PARTAGER
1
sur 5

Breakfast of champions est un film malade. Tiré du roman homonyme de Kurt Vonnegut Jr (1973), le scénario entrelace les trajectoires de deux personnages que tout semble opposer, bien qu’ils soient l’un et l’autre, dans un genre différent, complètement illuminés. Le premier se dénomme Dwayne Hoover (Bruce Willis) : riche concessionnaire de voitures et figure notable de Midland City, il se demande où va sa vie, peu aidé il est vrai par une femme sous tranquillisants qui passe son temps devant le petit écran (Barbara Hershey), un fils musicien tout droit sorti de Velvet Goldmine et scotché à son Bontempi (Lukas Haas), une maîtresse nunuche (Glenne Headly) et un associé obsédé par le travestissement (Nick Nolte). Le second, Kilgore Trout (Albert Finney), est un écrivain de troisième zone invité à son plus grand étonnement par le Festival d’Art de la ville de Dwayne. D’où rencontre et… choc. L’univers de Breakfast of champions fonctionne sur le mode du cartoon, et la mise en scène d’Alan Rudolph -que l’on connaissait sous un jour plus classique- est à l’avenant.

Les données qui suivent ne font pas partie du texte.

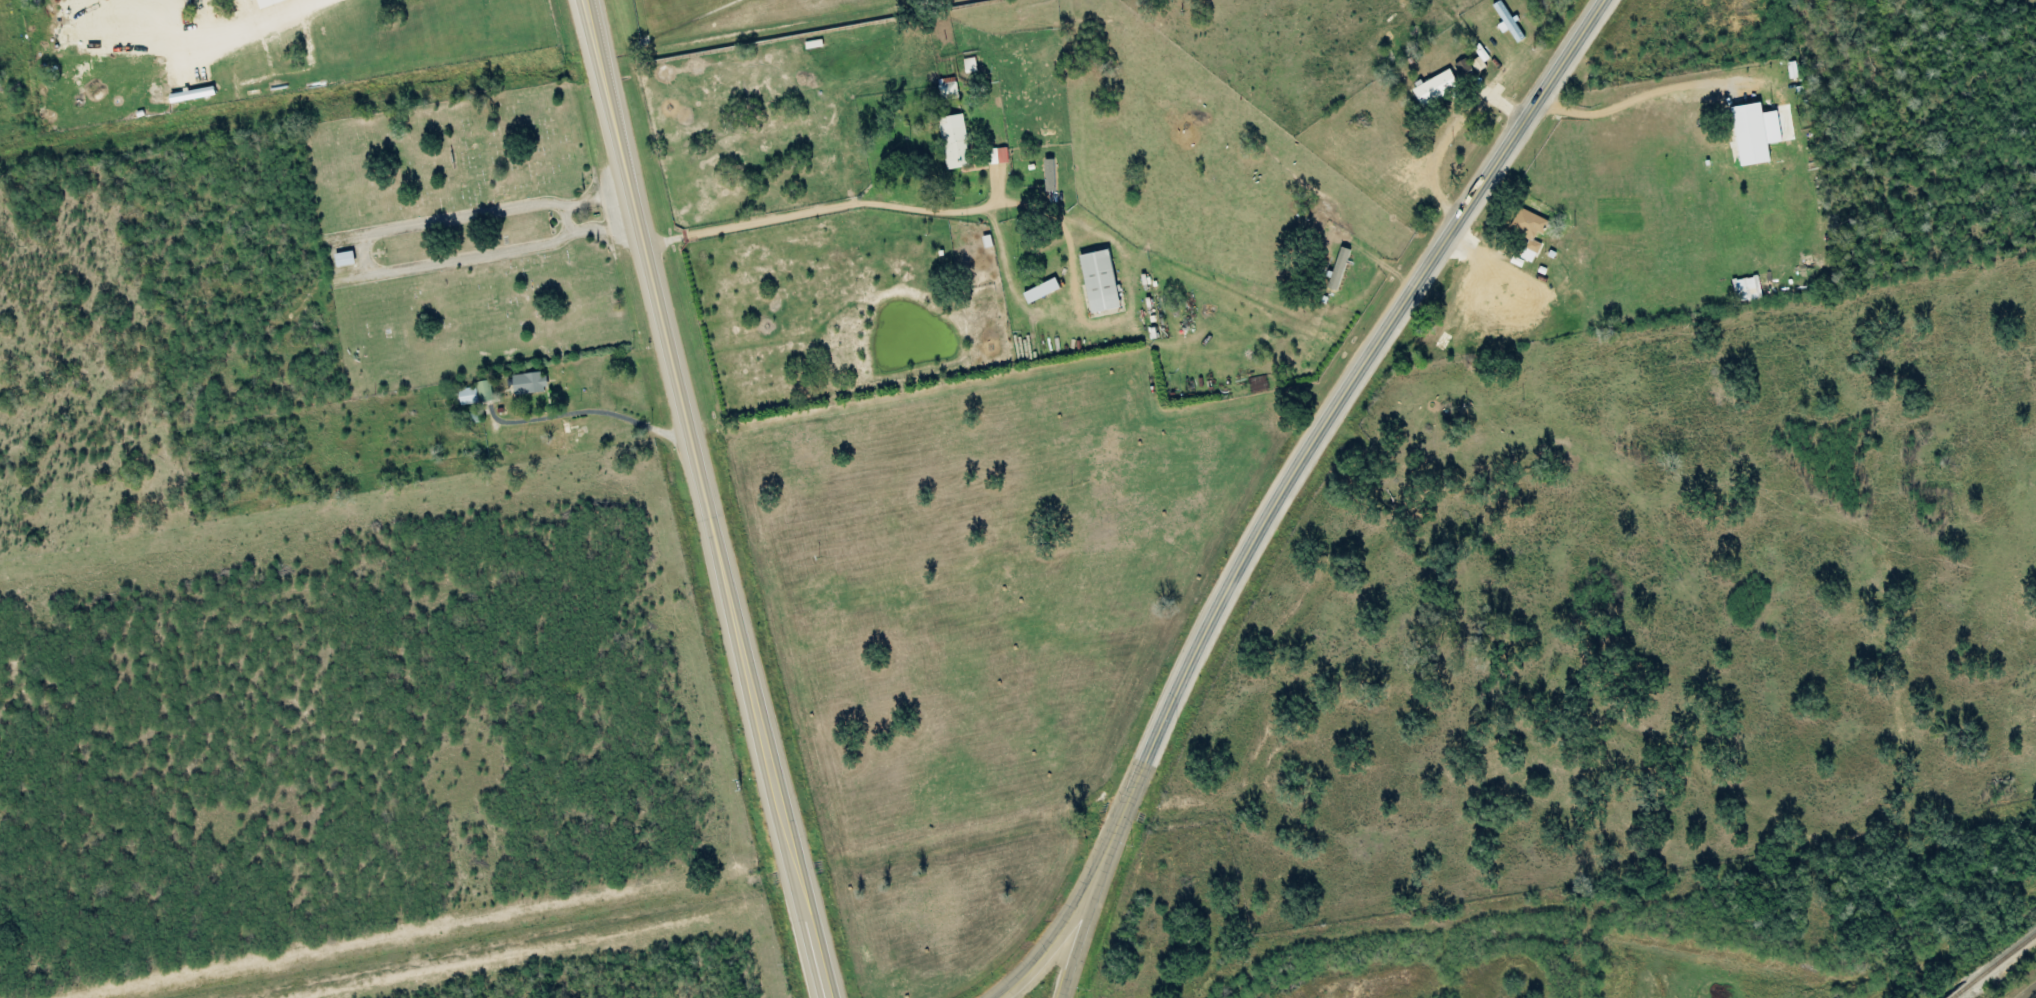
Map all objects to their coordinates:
building: (1510, 23)
building: (1481, 59)
building: (1466, 70)
building: (1794, 70)
building: (1437, 87)
building: (195, 95)
building: (1758, 134)
building: (956, 142)
building: (1000, 157)
building: (1531, 234)
road: (837, 235)
park: (460, 242)
building: (346, 260)
building: (1102, 282)
building: (1754, 289)
building: (1043, 292)
building: (531, 384)
building: (477, 394)
road: (1346, 403)
road: (711, 498)
road: (628, 517)
road: (1094, 914)
road: (1080, 921)
railway: (1992, 964)
road: (2029, 993)

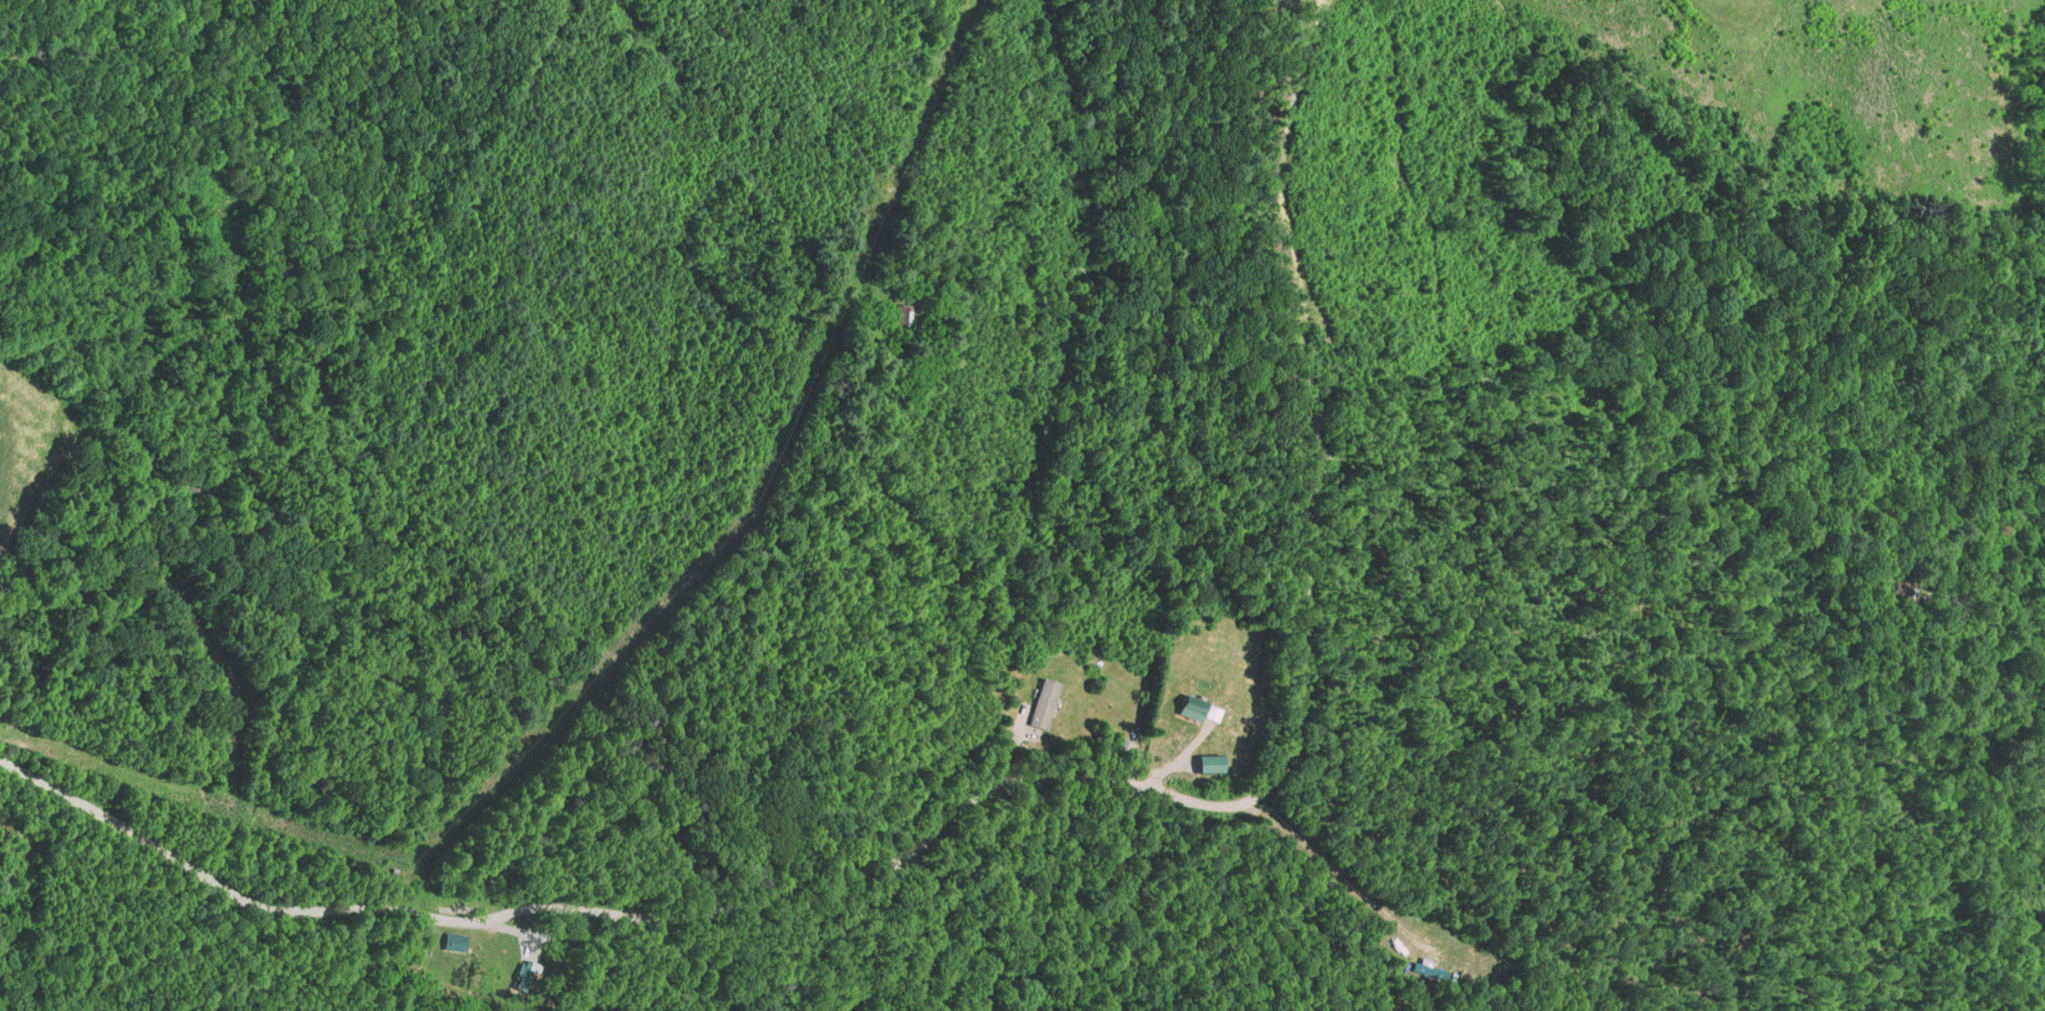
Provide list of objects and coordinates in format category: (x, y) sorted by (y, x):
building: (903, 315)
road: (945, 566)
building: (1043, 701)
building: (1186, 706)
building: (1201, 763)
road: (1034, 778)
building: (12, 850)
road: (1339, 872)
building: (455, 943)

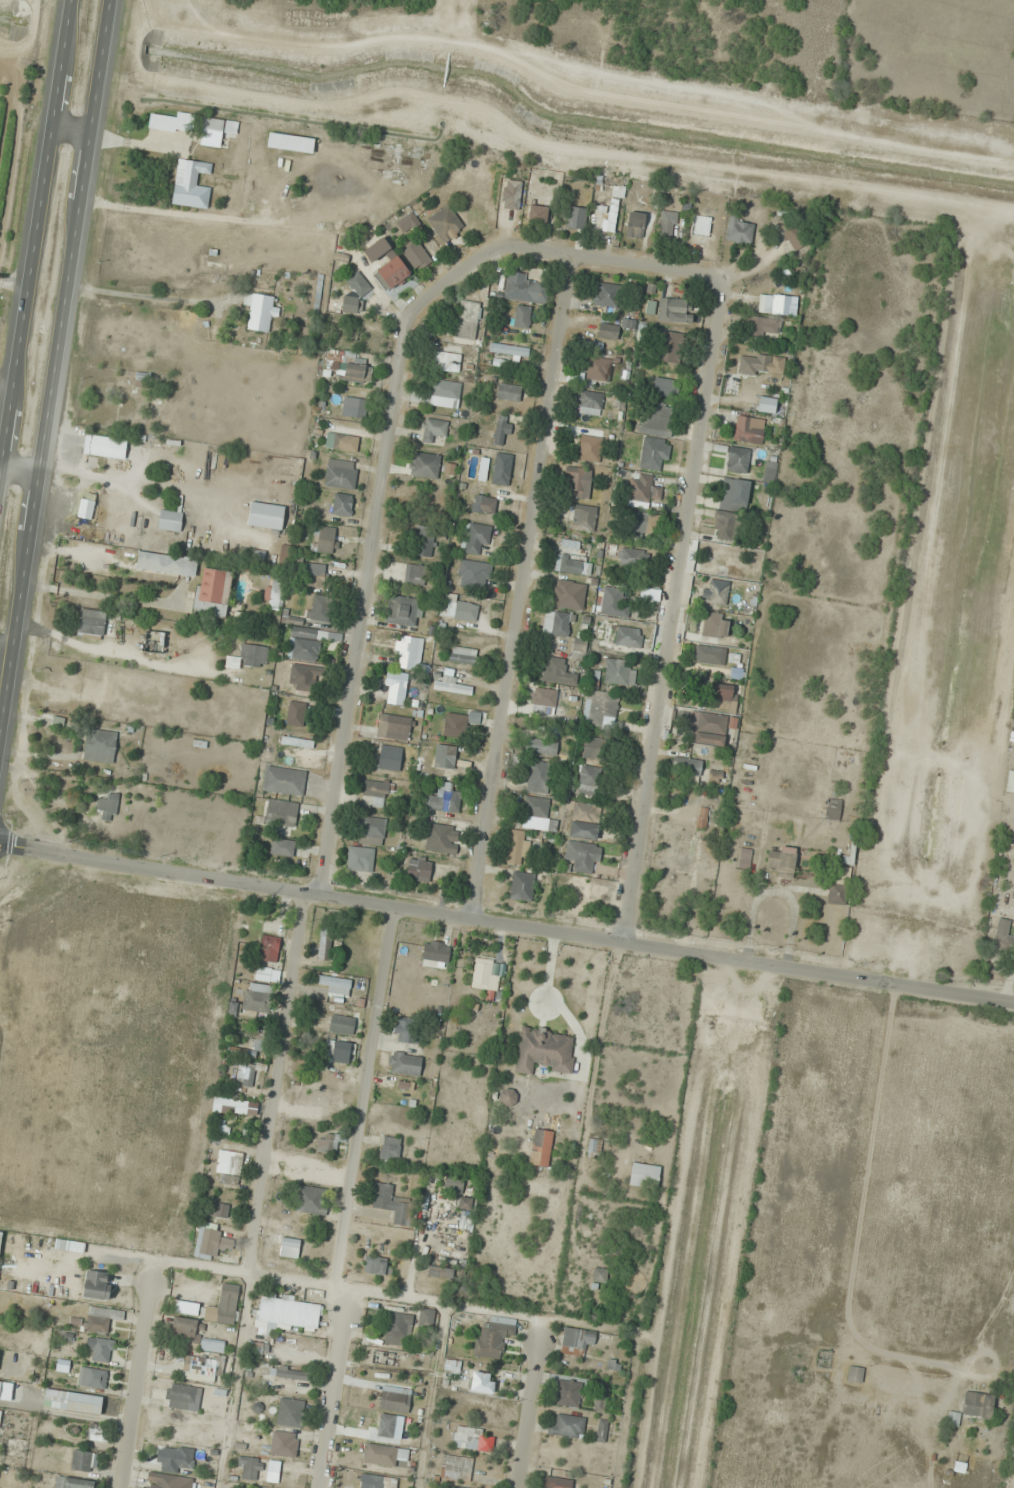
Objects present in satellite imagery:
building: (220, 126)
road: (71, 129)
building: (190, 184)
building: (538, 213)
building: (576, 218)
building: (602, 220)
building: (407, 222)
building: (634, 222)
building: (445, 223)
building: (667, 226)
building: (713, 230)
building: (739, 231)
road: (36, 236)
building: (416, 254)
road: (555, 256)
building: (393, 272)
building: (359, 285)
building: (525, 288)
building: (606, 295)
building: (777, 304)
railway: (46, 305)
building: (674, 310)
building: (261, 313)
building: (522, 317)
building: (468, 320)
building: (765, 327)
building: (608, 331)
building: (673, 341)
building: (509, 349)
building: (448, 361)
building: (761, 364)
road: (55, 366)
building: (355, 369)
building: (598, 369)
building: (665, 386)
building: (509, 391)
building: (445, 394)
building: (589, 403)
building: (767, 404)
building: (353, 407)
building: (657, 419)
building: (501, 429)
building: (433, 430)
building: (748, 431)
building: (341, 442)
building: (99, 446)
building: (591, 448)
building: (653, 453)
building: (738, 459)
building: (425, 465)
building: (448, 469)
road: (20, 470)
building: (341, 475)
building: (578, 483)
building: (641, 491)
building: (734, 494)
building: (342, 505)
building: (484, 505)
building: (265, 515)
building: (584, 518)
building: (170, 521)
building: (635, 525)
building: (726, 526)
building: (474, 537)
building: (323, 538)
building: (424, 541)
road: (112, 554)
building: (631, 558)
building: (723, 559)
building: (166, 564)
building: (573, 564)
building: (474, 574)
building: (414, 575)
building: (314, 579)
road: (525, 590)
building: (718, 592)
building: (212, 593)
building: (571, 598)
building: (613, 602)
road: (364, 605)
building: (319, 608)
building: (459, 610)
building: (402, 611)
road: (671, 614)
building: (243, 618)
building: (91, 623)
building: (557, 623)
building: (715, 625)
building: (605, 634)
building: (628, 637)
building: (305, 645)
building: (408, 652)
building: (560, 652)
building: (463, 655)
building: (710, 655)
building: (249, 657)
building: (557, 670)
building: (619, 672)
building: (304, 677)
building: (99, 682)
building: (449, 685)
building: (396, 688)
building: (544, 697)
building: (721, 697)
building: (602, 708)
building: (296, 713)
building: (455, 725)
building: (394, 727)
building: (710, 730)
building: (296, 742)
building: (99, 745)
building: (543, 745)
building: (593, 748)
building: (445, 751)
building: (390, 757)
building: (687, 766)
building: (715, 776)
building: (538, 777)
building: (283, 781)
building: (588, 782)
building: (1010, 782)
building: (376, 792)
building: (442, 801)
building: (107, 804)
building: (833, 809)
building: (586, 811)
building: (281, 812)
building: (537, 814)
building: (702, 818)
building: (583, 830)
building: (372, 831)
building: (441, 838)
building: (282, 847)
building: (518, 847)
building: (583, 856)
building: (744, 858)
building: (360, 859)
building: (782, 861)
building: (419, 868)
building: (521, 886)
building: (839, 887)
building: (578, 893)
road: (506, 926)
building: (1004, 936)
building: (324, 943)
building: (268, 948)
building: (436, 951)
building: (263, 974)
building: (486, 976)
building: (335, 985)
building: (257, 998)
building: (342, 1021)
building: (406, 1030)
building: (261, 1042)
building: (544, 1050)
building: (339, 1051)
building: (404, 1063)
building: (246, 1075)
road: (276, 1085)
building: (509, 1095)
road: (365, 1100)
building: (230, 1106)
building: (326, 1143)
building: (541, 1148)
building: (594, 1148)
building: (390, 1149)
building: (228, 1168)
building: (644, 1175)
building: (453, 1184)
building: (311, 1200)
building: (466, 1203)
building: (392, 1204)
building: (219, 1209)
building: (465, 1222)
building: (0, 1238)
building: (210, 1241)
building: (69, 1245)
building: (289, 1247)
building: (375, 1265)
building: (440, 1271)
road: (238, 1273)
building: (602, 1276)
building: (96, 1284)
building: (225, 1305)
building: (287, 1314)
building: (426, 1318)
building: (100, 1319)
building: (184, 1324)
building: (397, 1329)
building: (493, 1337)
building: (576, 1340)
building: (212, 1345)
building: (293, 1346)
building: (103, 1350)
building: (254, 1350)
building: (823, 1360)
building: (451, 1366)
building: (202, 1369)
building: (807, 1369)
building: (855, 1374)
building: (94, 1378)
building: (482, 1382)
building: (0, 1387)
road: (335, 1391)
building: (568, 1393)
building: (599, 1393)
building: (181, 1396)
building: (395, 1399)
building: (73, 1401)
road: (530, 1403)
building: (978, 1404)
building: (473, 1405)
building: (290, 1412)
building: (0, 1413)
building: (567, 1425)
building: (601, 1431)
building: (97, 1432)
building: (467, 1437)
building: (284, 1444)
building: (586, 1452)
building: (380, 1454)
building: (176, 1459)
building: (81, 1460)
building: (251, 1468)
building: (456, 1468)
building: (163, 1481)
building: (380, 1482)
building: (557, 1482)
building: (72, 1483)

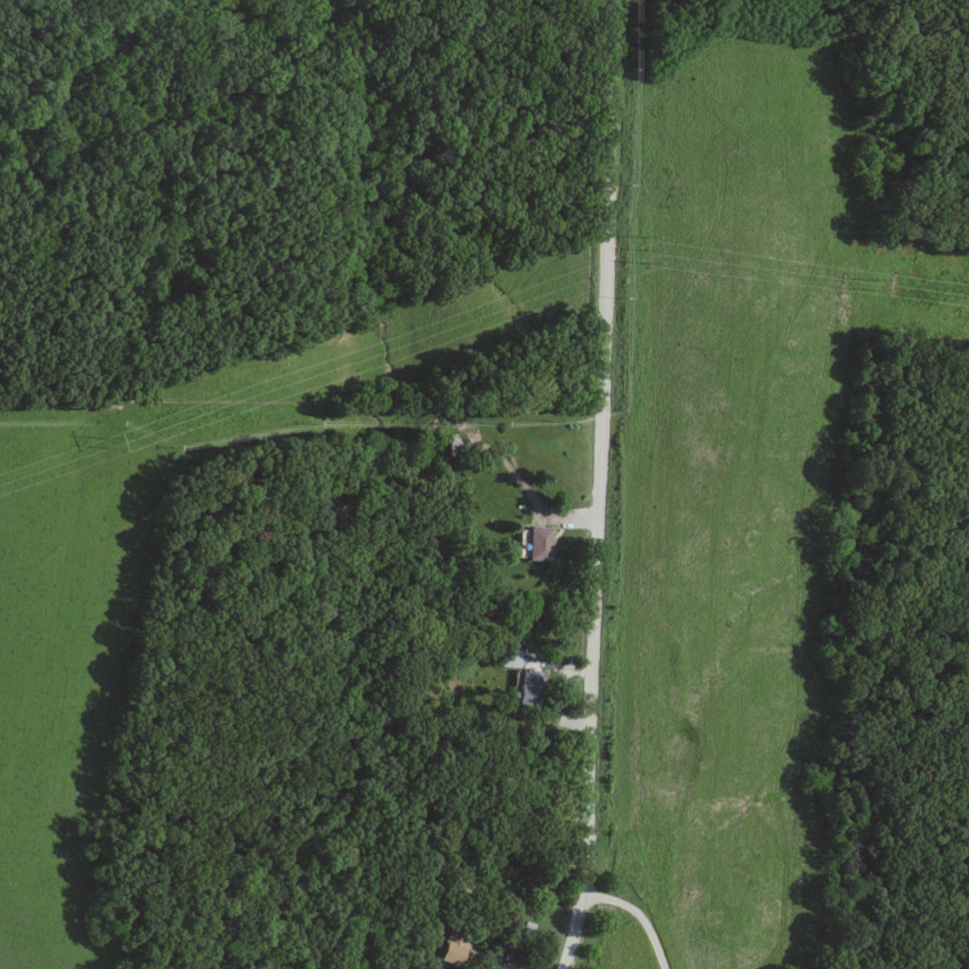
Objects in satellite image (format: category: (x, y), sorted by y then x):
power tower: (646, 235)
power tower: (647, 250)
power tower: (647, 264)
power tower: (874, 280)
power tower: (109, 438)
road: (600, 486)
building: (532, 543)
building: (528, 688)
road: (638, 915)
building: (516, 939)
building: (452, 946)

Au menu, donc, cadrages obliques et frénésie visuelle post-psychédélique (avec des effets d’une laideur rarement atteinte, comme ces inserts de lettres colorées qui pénètrent le cerveau de Dwayne). De la surcharge comme maître-mot. On perçoit à peu près la question majeure que pose le film : qu’est-ce qui se cache derrière le capitalisme américain ?, ou les mille et une névroses du parfait Yankee. Mais le ratage du film est tel qu’il confère à l’absurde : on a rarement vu autant de gags tourner à vide, autant de bifurcations de ton qui ne mènent nulle part, autant d’acteurs se compromettre (seuls Albert Finney et le jeune Lukas Haas limitent la casse, mais il faut voir Nick Nolte se trémousser en dessous rouges pour saisir l’ampleur du désastre). Breakfast of Champions a donc le mérite de l’inédit, là où les limites du non-sens se font cruellement ressentir, et laissent le spectateur abasourdi devant une telle suite de délires échouant les uns après les autres.